Он поднял голову, впервые пытаясь встретиться взглядом с Пророком. Это ему удалось, хотя и сквозь глазные линзы Повелителя Ночи.
— Мне было интересно, заметил ли ты его происхождение и, если да, значит ли оно для тебя что-нибудь?
— Значит. — Талос выключил ауспик. — Это наш корабль, и после Вилама он снова перейдет в руки Восьмого легиона. Но для того, чтобы вернуть его, мне потребуется твоя помощь.
С наплечника Вариила на Повелителя Ночи безглазо таращилось растянувшееся лицо Калласа Юрлона. Звезда Пантеона все еще гордо красовалась на высохшей коже — черная на фоне беловато-розовой плоти.
— А если я соглашусь… Что мне придется сделать? — спросил Вариил.
— Мы не можем штурмовать крейсер, под завязку набитый Красными Корсарами. Мне надо, чтобы у нас было преимущество еще до того, как абордажные капсулы пробьют их обшивку.

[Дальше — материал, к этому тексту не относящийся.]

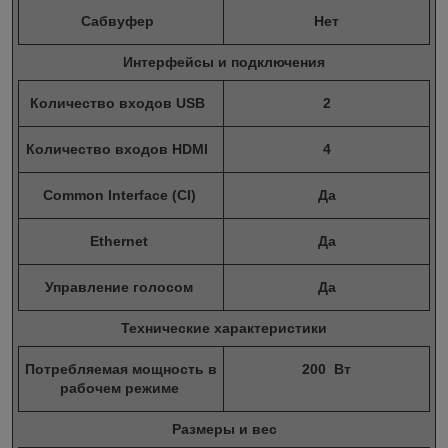
Сабвуфер
Нет
Интерфейсы и подключения
Количество входов USB
2
Количество входов HDMI
4
Common Interface (CI)
Да
Ethernet
Да
Управление голосом
Да
Технические характеристики
Потребляемая мощность в
200 Вт
рабочем режиме
Размеры и вес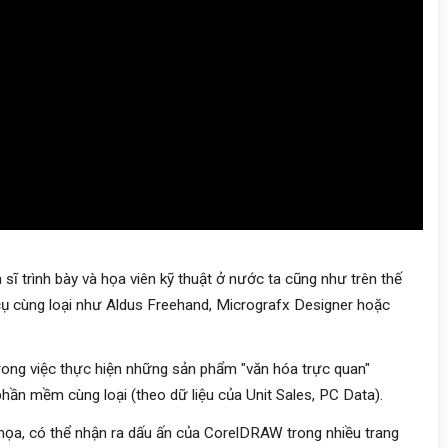
a sĩ trình bày và họa viên kỹ thuật ở nước ta cũng như trên thế
ụ cùng loại như Aldus Freehand, Micrografx Designer hoặc
trong việc thực hiện những sản phẩm "văn hóa trực quan"
ần mềm cùng loại (theo dữ liệu của Unit Sales, PC Data).
 họa, có thể nhận ra dấu ấn của CorelDRAW trong nhiều trang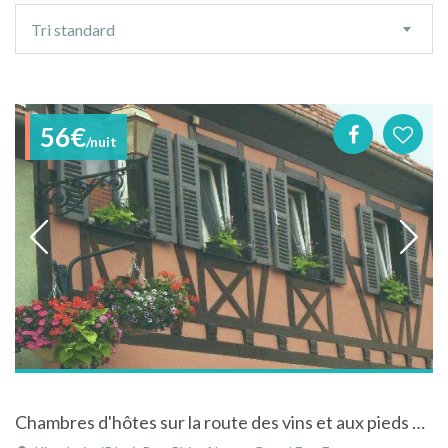
Ordre
Tri standard
de
tri
56€
/nuit
Chambres d'hôtes sur la route des vins et aux pieds du Haut Koenigsbourg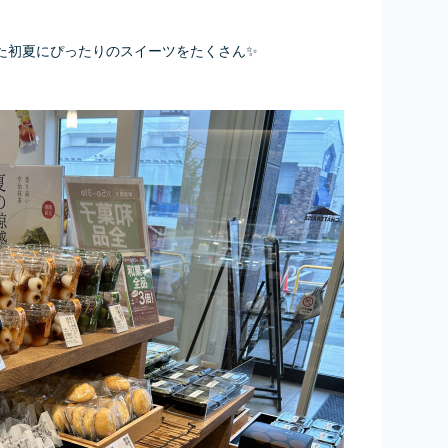
た初夏にぴったりのスイーツをたくさん✨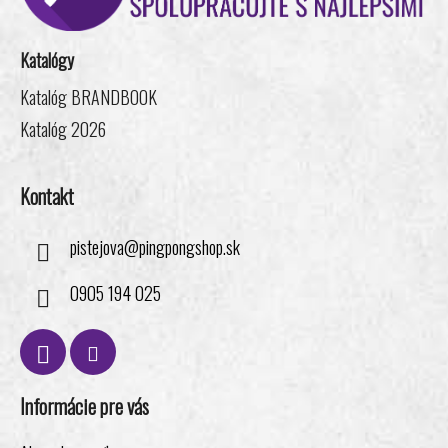
t
i
Katalógy
e
Katalóg BRANDBOOK
Katalóg 2026
Kontakt
pistejova
@
pingpongshop.sk
0905 194 025
Informácie pre vás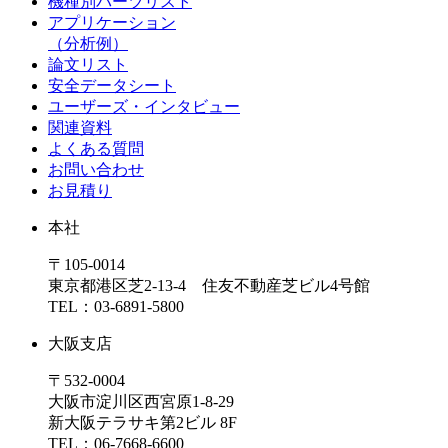
機種別パーツリスト
アプリケーション
（分析例）
論文リスト
安全データシート
ユーザーズ・インタビュー
関連資料
よくある質問
お問い合わせ
お見積り
本社
〒105-0014
東京都港区芝2-13-4 住友不動産芝ビル4号館
TEL：03-6891-5800
大阪支店
〒532-0004
大阪市淀川区西宮原1-8-29
新大阪テラサキ第2ビル 8F
TEL：06-7668-6600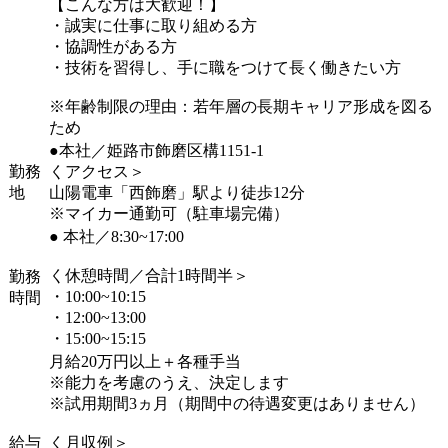
【こんな方は大歓迎！】
・誠実に仕事に取り組める方
・協調性がある方
・技術を習得し、手に職をつけて長く働きたい方
※年齢制限の理由：若年層の長期キャリア形成を図る
ため
●本社／姫路市飾磨区構1151-1
勤務
くアクセス＞
地
山陽電車「西飾磨」駅より徒歩12分
※マイカー通勤可（駐車場完備）
● 本社／8:30~17:00
く休憩時間／合計1時間半＞
勤務
・10:00~10:15
時間
・12:00~13:00
・15:00~15:15
月給20万円以上＋各種手当
※能力を考慮のうえ、決定します
※試用期間3ヵ月（期間中の待遇変更はありません）
給与
く月収例＞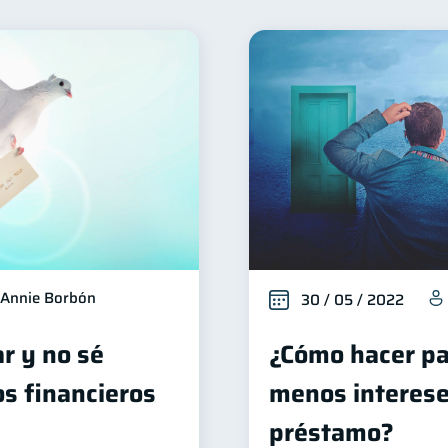
Finanzas para mujeres
Seguridad financiera
Salud 
20
13
Deudas
Entidad financiera
Préstamos
Ah
10
8
8
orial crediticio
Ciberseguridad
Servicios
Der
6
5
4
Vacaciones
Inversiones
Cuenta Inactiva
4
2
2
1
ucación Financiera
Fraudes
Mipymes
Inform
1
1
1
Doble sueldo
Gasto responsable
información f
1
1
Annie Borbón
30 / 05 / 2022
ar y no sé
¿Cómo hacer pa
s financieros
menos interese
préstamo?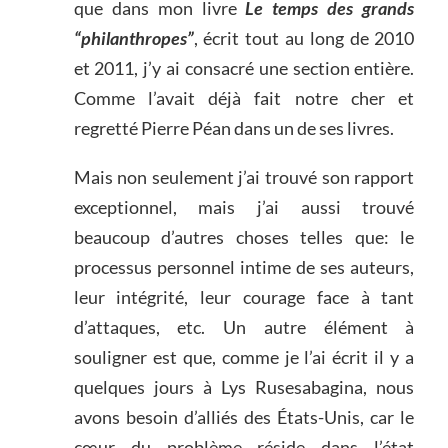
que dans mon livre
Le temps des grands
“philanthropes”
, écrit tout au long de 2010
et 2011, j’y ai consacré une section entière.
Comme l’avait déjà fait notre cher et
regretté Pierre Péan dans un de ses livres.
Mais non seulement j’ai trouvé son rapport
exceptionnel, mais j’ai aussi trouvé
beaucoup d’autres choses telles que: le
processus personnel intime de ses auteurs,
leur intégrité, leur courage face à tant
d’attaques, etc. Un autre élément à
souligner est que, comme je l’ai écrit il y a
quelques jours à Lys Rusesabagina, nous
avons besoin d’alliés des États-Unis, car le
cœur du problème réside dans l’état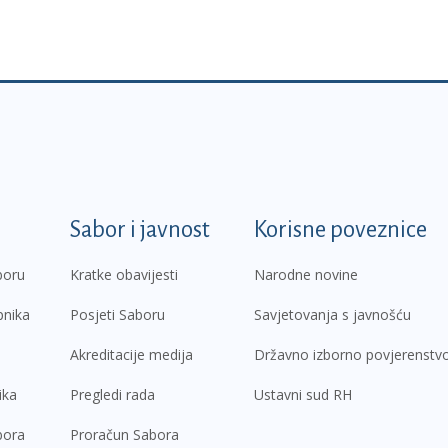
k
Sabor i javnost
Korisne poveznice
boru
Kratke obavijesti
Narodne novine
pnika
Posjeti Saboru
Savjetovanja s javnošću
Akreditacije medija
Državno izborno povjerenstv
ika
Pregledi rada
Ustavni sud RH
bora
Proračun Sabora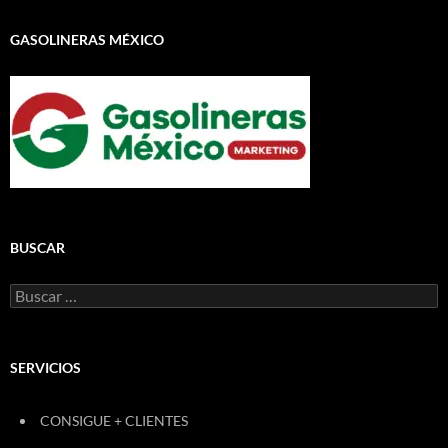
GASOLINERAS MÉXICO
BUSCAR
Buscar:
SERVICIOS
CONSIGUE + CLIENTES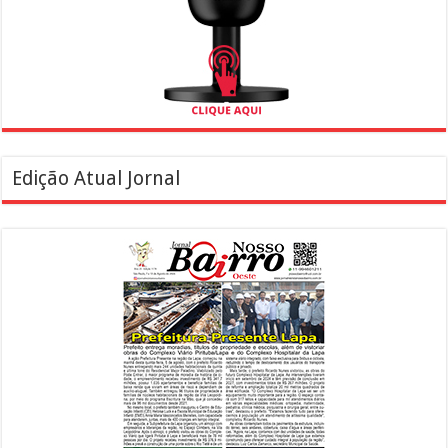
Edição Atual Jornal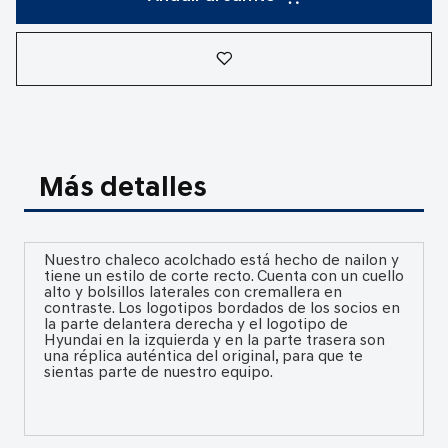
Más detalles
Nuestro chaleco acolchado está hecho de nailon y
tiene un estilo de corte recto. Cuenta con un cuello
alto y bolsillos laterales con cremallera en
contraste. Los logotipos bordados de los socios en
la parte delantera derecha y el logotipo de
Hyundai en la izquierda y en la parte trasera son
una réplica auténtica del original, para que te
sientas parte de nuestro equipo.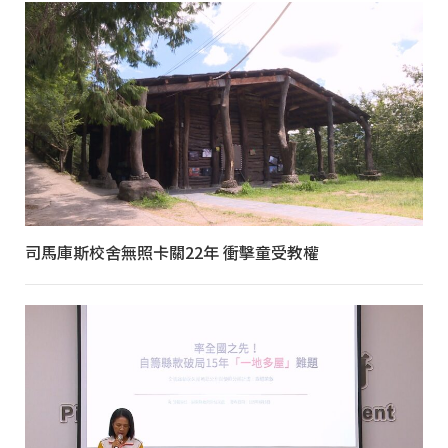
司馬庫斯校舍無照卡關22年 衝擊童受教權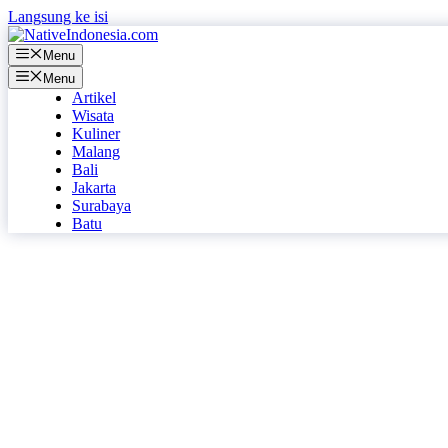
Langsung ke isi
Menu
Menu
Artikel
Wisata
Kuliner
Malang
Bali
Jakarta
Surabaya
Batu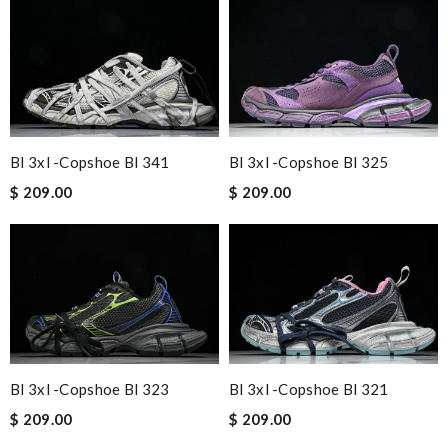
Bl 3xl -copshoe Bl 341
Bl 3xl -copshoe Bl 325
$ 209.00
$ 209.00
Bl 3xl -copshoe Bl 323
Bl 3xl -copshoe Bl 321
$ 209.00
$ 209.00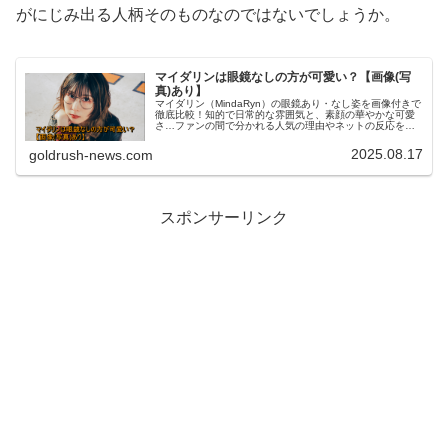
がにじみ出る人柄そのものなのではないでしょうか。
マイダリンは眼鏡なしの方が可愛い？【画像(写
真)あり】
マイダリン（MindaRyn）の眼鏡あり・なし姿を画像付きで
徹底比較！知的で日常的な雰囲気と、素顔の華やかな可愛
さ…ファンの間で分かれる人気の理由やネットの反応を詳
しく紹介します。
2025.08.17
goldrush-news.com
スポンサーリンク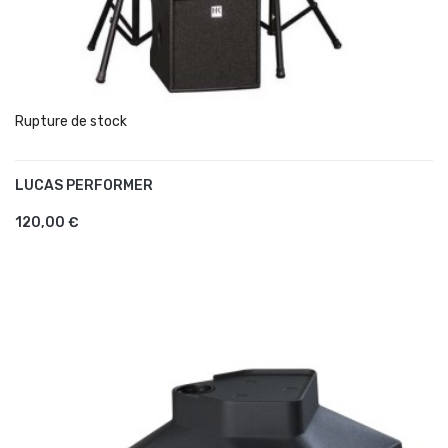
Rupture de stock
LUCAS PERFORMER
AJOUTER AU PANIER
120,00 €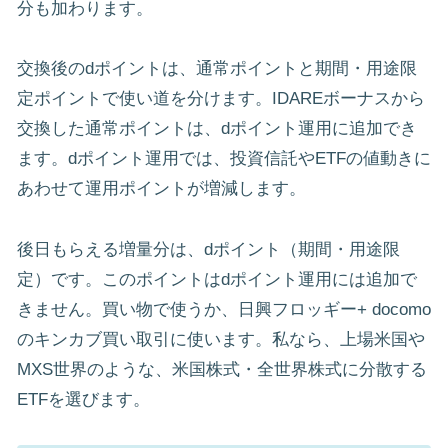
分も加わります。
交換後のdポイントは、通常ポイントと期間・用途限
定ポイントで使い道を分けます。IDAREボーナスから
交換した通常ポイントは、dポイント運用に追加でき
ます。dポイント運用では、投資信託やETFの値動きに
あわせて運用ポイントが増減します。
後日もらえる増量分は、dポイント（期間・用途限
定）です。このポイントはdポイント運用には追加で
きません。買い物で使うか、日興フロッギー+ docomo
のキンカブ買い取引に使います。私なら、上場米国や
MXS世界のような、米国株式・全世界株式に分散する
ETFを選びます。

— Ты знаешь, большая часть команды там до сих пор с Нострамо, — сказал Вариил, не глядя на Талоса. — Выжившие. Офицеры, прошедшие омоложение, — их ценят за большой опыт. Потомки первых изгнанников с вашего погибшего мира. Хотя Повелителей Ночи вряд ли можно назвать содружеством милостивых господ, думаю, многие предпочтут холодную дисциплину Восьмого легиона плетям надсмотрщиков из Красных Корсаров.
Апотекарий фыркнул.
— Возможно, они помогут вам отбить ваш корабль. Но не навигатор. Эсмеральда — любимица Гурона.
Талос не поддавался.
— Мне нужна твоя помощь, брат.
Апотекарий закрыл глаза и некоторое время простоял с опущенной головой, опираясь о рабочий стол. Из-под брони вырывалось глубокое и размеренное дыхание. Плечи поднимались и опускались под гул активированного доспеха.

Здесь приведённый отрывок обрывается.